His "video bunker" as he calls it is lined from wall to wall with so many movies; he’s lost count.

“Somewhere in between 4,000 and 5,000 I would imagine,” said Hogan.

Years of collecting posed a conundrum: where could he keep his massive movie collection?

“The living room, the bedroom, the bathroom, the garage, my car, my barbershop where I work pretty much everywhere,” he said.

His wife, Erin, supported the idea of creating a less intrusive home for the DVD, Blu-ray, VHS cassette, and laserdisc films and recognized that the pandemic project would be a good creative outlet for her husband.

“His movies were piled up all over the place,” she said. “It had no place to go.”

So, when his local video store went out of business, Hogan acquired the shelving he needed and started building.

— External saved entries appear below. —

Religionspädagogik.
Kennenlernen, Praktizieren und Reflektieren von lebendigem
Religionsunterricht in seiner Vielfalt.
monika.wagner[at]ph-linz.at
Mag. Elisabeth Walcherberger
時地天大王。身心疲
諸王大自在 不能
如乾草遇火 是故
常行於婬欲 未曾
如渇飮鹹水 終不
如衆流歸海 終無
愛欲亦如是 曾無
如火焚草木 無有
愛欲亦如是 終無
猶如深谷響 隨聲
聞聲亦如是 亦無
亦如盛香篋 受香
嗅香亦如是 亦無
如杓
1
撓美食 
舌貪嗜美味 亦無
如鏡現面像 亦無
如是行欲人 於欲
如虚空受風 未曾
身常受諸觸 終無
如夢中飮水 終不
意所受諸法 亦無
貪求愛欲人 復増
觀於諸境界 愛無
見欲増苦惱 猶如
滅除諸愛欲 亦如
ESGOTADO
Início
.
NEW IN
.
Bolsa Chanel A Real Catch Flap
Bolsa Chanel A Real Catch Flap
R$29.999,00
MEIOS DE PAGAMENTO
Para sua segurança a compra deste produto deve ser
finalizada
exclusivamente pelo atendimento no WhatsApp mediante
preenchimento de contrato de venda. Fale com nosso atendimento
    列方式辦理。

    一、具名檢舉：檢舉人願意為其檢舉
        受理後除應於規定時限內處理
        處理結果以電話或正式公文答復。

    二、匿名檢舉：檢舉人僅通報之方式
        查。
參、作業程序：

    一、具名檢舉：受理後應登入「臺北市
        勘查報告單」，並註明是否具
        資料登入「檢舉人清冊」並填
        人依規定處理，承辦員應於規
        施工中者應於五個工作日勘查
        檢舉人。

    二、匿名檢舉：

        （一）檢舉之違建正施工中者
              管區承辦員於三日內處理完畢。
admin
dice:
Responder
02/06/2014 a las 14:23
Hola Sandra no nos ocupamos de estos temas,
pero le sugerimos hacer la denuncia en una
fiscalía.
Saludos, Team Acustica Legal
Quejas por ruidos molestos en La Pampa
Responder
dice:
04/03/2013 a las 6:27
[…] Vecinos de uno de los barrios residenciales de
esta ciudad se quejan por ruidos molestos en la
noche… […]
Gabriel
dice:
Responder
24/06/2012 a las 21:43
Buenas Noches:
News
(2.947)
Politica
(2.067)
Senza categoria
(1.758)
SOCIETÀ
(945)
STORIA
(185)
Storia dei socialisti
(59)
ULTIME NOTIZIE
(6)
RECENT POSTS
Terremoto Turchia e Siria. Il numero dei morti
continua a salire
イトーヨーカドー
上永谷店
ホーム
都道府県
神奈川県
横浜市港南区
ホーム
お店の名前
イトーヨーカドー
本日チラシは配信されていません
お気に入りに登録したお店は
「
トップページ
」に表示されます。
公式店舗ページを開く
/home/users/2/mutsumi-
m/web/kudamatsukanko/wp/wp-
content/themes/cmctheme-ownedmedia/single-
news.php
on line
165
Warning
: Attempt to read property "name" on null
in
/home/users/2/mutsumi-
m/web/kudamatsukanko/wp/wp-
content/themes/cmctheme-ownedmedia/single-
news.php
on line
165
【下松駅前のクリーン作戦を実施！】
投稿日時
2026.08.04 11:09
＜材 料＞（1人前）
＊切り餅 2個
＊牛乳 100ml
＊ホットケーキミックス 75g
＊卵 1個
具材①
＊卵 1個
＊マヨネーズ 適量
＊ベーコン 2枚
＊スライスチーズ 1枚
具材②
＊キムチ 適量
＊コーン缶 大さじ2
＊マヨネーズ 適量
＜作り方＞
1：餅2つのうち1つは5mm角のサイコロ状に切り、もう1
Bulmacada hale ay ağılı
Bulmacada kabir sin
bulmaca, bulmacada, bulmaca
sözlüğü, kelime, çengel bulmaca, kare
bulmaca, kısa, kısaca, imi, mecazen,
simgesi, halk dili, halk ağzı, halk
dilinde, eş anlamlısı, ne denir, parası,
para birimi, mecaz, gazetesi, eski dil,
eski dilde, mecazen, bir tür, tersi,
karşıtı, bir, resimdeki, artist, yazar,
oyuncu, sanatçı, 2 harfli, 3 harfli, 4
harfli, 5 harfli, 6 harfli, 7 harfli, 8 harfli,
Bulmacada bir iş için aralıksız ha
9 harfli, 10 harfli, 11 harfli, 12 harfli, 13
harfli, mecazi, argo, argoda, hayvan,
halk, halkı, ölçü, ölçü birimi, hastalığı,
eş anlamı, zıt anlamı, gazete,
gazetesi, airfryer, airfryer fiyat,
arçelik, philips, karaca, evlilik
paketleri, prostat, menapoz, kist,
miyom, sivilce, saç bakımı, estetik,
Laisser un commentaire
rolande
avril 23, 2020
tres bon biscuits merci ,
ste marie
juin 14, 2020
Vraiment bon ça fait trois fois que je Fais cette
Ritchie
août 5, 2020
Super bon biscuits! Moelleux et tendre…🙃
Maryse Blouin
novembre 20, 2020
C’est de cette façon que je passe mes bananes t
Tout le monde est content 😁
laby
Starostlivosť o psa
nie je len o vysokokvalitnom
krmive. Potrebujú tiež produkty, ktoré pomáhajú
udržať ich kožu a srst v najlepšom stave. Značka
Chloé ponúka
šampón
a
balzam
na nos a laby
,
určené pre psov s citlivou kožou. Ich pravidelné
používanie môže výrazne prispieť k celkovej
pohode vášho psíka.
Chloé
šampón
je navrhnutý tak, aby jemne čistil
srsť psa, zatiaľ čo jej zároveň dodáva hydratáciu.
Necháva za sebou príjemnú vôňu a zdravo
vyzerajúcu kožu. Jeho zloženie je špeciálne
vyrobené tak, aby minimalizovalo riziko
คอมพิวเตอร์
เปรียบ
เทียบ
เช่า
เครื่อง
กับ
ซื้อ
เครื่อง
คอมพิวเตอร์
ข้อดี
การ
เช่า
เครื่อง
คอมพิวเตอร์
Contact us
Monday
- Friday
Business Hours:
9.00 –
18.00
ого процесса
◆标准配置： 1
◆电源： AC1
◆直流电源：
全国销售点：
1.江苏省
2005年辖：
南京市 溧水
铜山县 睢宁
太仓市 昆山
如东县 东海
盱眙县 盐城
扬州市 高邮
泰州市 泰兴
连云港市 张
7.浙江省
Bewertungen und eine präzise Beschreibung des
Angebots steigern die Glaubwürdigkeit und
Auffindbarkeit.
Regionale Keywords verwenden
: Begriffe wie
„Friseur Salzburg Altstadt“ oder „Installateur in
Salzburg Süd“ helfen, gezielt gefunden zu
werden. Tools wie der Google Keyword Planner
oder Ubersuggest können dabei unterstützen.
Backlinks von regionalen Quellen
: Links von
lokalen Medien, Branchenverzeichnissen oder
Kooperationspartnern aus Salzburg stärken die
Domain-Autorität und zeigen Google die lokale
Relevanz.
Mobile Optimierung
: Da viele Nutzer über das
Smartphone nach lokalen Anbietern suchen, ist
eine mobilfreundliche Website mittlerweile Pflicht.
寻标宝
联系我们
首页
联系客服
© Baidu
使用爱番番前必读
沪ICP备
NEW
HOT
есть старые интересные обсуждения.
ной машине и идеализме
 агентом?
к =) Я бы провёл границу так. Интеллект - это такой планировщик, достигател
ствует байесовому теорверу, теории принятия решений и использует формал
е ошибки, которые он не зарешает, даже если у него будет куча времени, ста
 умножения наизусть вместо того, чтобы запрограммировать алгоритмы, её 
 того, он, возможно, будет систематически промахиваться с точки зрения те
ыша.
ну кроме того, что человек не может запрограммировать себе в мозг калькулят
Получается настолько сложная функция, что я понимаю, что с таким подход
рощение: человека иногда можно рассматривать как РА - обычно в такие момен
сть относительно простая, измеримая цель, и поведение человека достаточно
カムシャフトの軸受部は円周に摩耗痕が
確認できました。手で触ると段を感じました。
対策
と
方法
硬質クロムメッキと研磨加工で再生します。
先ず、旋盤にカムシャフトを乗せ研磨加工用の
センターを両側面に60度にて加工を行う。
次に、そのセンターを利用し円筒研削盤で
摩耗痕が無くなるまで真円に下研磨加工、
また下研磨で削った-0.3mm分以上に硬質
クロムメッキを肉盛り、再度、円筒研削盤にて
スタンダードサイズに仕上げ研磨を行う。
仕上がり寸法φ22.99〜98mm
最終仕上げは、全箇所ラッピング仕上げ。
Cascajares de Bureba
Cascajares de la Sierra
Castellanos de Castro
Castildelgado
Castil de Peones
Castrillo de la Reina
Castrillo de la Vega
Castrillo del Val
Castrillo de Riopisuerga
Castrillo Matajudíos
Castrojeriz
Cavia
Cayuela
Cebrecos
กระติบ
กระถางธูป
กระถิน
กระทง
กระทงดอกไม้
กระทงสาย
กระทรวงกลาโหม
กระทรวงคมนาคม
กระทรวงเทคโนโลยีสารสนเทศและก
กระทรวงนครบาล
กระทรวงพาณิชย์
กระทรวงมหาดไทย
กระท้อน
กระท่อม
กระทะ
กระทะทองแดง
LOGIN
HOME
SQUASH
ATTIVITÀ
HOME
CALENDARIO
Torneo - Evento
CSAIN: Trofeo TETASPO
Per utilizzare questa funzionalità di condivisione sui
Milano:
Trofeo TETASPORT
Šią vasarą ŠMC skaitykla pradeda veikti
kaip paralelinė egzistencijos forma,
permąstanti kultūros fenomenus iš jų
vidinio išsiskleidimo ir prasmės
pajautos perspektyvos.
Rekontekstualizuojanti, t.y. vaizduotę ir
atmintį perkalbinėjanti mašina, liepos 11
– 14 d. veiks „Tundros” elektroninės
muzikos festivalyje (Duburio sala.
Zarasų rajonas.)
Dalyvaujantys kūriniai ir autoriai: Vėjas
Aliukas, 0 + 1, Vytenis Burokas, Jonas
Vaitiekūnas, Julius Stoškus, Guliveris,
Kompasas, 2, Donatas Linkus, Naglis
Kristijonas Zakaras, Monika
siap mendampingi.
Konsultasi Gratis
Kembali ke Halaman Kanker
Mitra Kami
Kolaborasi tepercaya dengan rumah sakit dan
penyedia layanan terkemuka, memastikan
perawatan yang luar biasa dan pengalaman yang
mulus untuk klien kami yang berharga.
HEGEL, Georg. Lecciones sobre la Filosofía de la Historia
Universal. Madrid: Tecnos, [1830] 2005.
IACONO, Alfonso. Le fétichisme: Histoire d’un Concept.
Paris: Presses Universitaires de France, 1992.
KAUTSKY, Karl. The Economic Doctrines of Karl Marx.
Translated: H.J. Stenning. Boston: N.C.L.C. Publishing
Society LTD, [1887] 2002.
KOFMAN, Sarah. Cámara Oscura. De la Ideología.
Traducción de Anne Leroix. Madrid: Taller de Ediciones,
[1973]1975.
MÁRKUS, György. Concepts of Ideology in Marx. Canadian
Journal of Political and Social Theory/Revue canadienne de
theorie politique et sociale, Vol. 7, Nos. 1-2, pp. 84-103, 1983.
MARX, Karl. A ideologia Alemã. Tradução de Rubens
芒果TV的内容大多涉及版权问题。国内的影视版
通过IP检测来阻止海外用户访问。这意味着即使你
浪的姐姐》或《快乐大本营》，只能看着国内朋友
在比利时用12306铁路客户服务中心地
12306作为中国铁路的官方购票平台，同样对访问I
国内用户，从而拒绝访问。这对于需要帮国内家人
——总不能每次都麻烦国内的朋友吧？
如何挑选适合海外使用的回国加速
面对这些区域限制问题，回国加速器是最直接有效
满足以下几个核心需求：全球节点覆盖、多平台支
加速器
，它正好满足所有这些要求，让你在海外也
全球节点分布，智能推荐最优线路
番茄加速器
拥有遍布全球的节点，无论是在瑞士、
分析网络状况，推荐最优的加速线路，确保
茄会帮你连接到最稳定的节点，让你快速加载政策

After four months, it was completed with movie props, a snack bar, a working cash register, and even a built-in movie return slot.

Everything is now organized by genre.

“All of this is like sci-fi or at least what I would consider sci-fi,” explained Hogan.

But this journey has an origin story built in a father-son custom.

“I grew up with my dad taking me to the video store and stuff, so I just kind of fell in love with film,” said Hogan.

That love for film meant not watching anything and everything, no matter how much he disliked it.

“I mean, this is a terrible movie. Adam Sandler's The Longest Yard, the remake of the Burt Reynolds original. This movie sucks,” critiqued Hogan.

But it’s mostly about what walking into this storage sanctuary feels like for Hogan.

“Like a kid again,” he said. “I think that everybody wants that feeling right? Nostalgia, I guess, is the point.”

In a world of streaming choices at your fingertips, the extinction of the video store experience is one he wanted to preserve.

“You're not interacting with the media anymore, which is a big part of that experience,” said Hogan. “Going and touching something and then looking at it and kind of like discerning from this video cover over this video cover, and you get to make that decision as opposed to an algorithm.”

The result has been something Erin Hogan and the family couldn’t have imagined.

“It still sorts of boggles my mind that this exists in our basement and that we can just come down here whenever we want to and pick out a movie,” she said.

As for what’s next, Brian Hogan has some big box office plans.

“I'm going to build a movie theater, too, and that'll take up the other half of the basement.”